The food may be authentic, but Rosemead is still in the United States, culinary evidence to the contrary.
My group liked their meals at Pho Pasteur so much, I took them down the street to one of the big boys of local Vietnamese noodle houses, the perfectly named Noodle City (which sits not far from Noodle Planet and Noodle World ---- noodles in excelsis).
What sets Noodle City apart from the sizable number of Vietnamese noodle houses in the area (aside from its reliably good cooking) is the unexpectedly upscale look of the place (it appears to have actually been designed, rather than just opened for business as a room where noodles are served), and the decidedly friendly attitude of the management to outlanders.
At Noodle City, the manager took the time to explain a number of the plates and make some suggestions ---- he seemed intrigued to have us in his restaurant.
Since nothing on the menu costs over $7.50, and most items are actually under that, overordering is not a painful experience here -- for $10 per person, you get a table covered with dishes. Which is how we wound up with a table full of semitranslucent Vietnamese cha gio egg rolls, somewhat heftier goi cuon shrimp rolls and rolls stuffed with shredded pork skin and vegetables (bi cuon).
Not much is called for after that. But then, this is Noodle City, not Egg Roll City. So noodles are de rigueur. There are lots of them slithering through the big bowls of pho, a beef-based noodle soup that's more about its flavorings than its noodles. The meat is used as a condiment ---- flank steak, tendon, tripe, brisket, beef balls ---- with further flavor in those sundry hot sauces and vinegars found on the tables. I haven't a clue as to whether there's an appropriate drill for the seasonings ---- I keep pouring things in until it tastes great.

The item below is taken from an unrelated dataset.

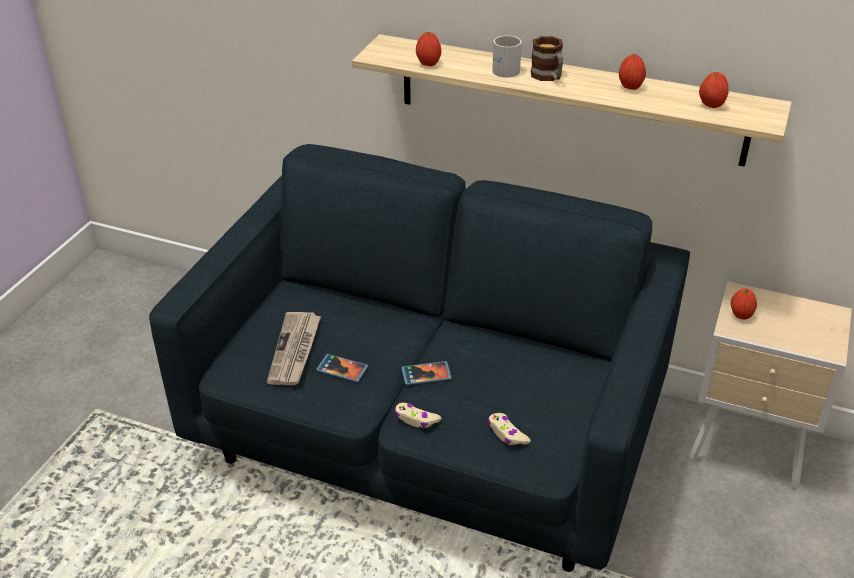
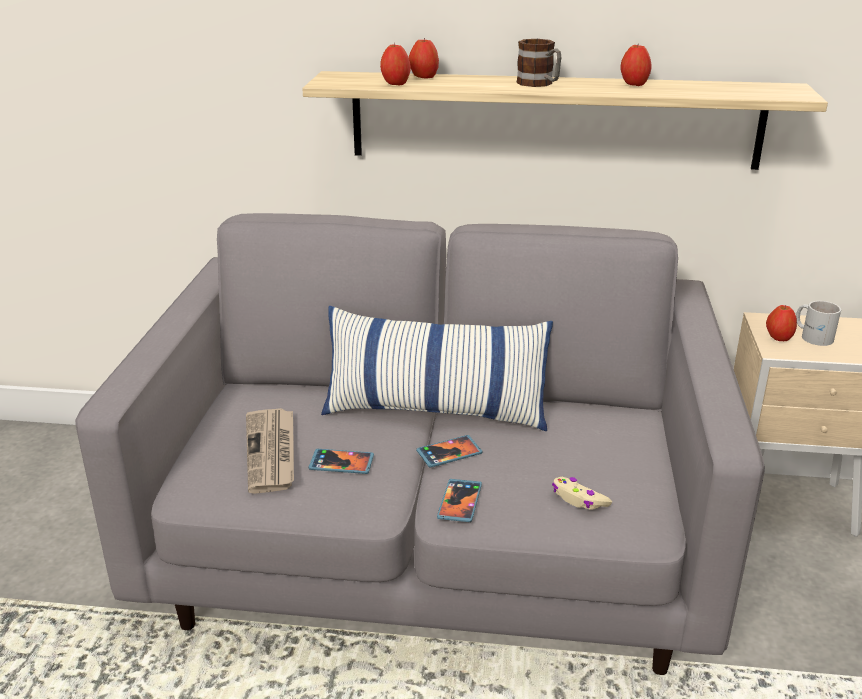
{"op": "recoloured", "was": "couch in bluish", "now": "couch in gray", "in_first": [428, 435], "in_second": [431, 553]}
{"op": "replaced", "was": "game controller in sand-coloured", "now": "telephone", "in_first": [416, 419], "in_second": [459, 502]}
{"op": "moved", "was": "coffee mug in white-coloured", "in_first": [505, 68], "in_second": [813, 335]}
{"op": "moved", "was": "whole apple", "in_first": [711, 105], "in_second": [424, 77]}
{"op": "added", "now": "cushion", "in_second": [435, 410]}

For those who like their dishes "drier," there's a sizable selection of steamed rice and "broken" rice dishes, served with pork in many forms. The texture of the pork meatballs may be reminiscent of Spam. But all it needs is a squirt of Sriracha Hot Sauce to turn it into manna. And in this case, along with a wide variety of drinks ("beaten egg sweetened milk soda"?), there are also desserts. But don't expect creme brulee. In this case, "dessert' refers to sweeter drinks, like a glass of "jelly and tropical coconut milk," the perfect high-carb ending to a carbo-loader's dream.
Pho Pasteur 2 stars
8821 E. Valley Blvd., Rosemead, (626) 292-5888
Lunch and dinner, everyday
The name is memorable, the space is sprawling, and the food comes flying out of the kitchen with unbelievable speed, served by an affable staff who are often surprised to discover that Anglos actually like pho, mi and bun ---- and have a taste for the many hot sauces that sit on the table.
Under $10 per person
Reservations not necessary
Noodle City 2 1/2 stars
628 W. Valley Blvd., Alhambra, (626) 308-3567
Breakfast, lunch and dinner, everyday
Not to be confused with nearby Noodle Planet and Noodle World, both of which specialize in pan-Asian noodle dishes, this noodle house focuses on the pasta of Vietnam ---- pho, bun, com and the like. The chow is darned good as well ---- indeed, some of the best pho around.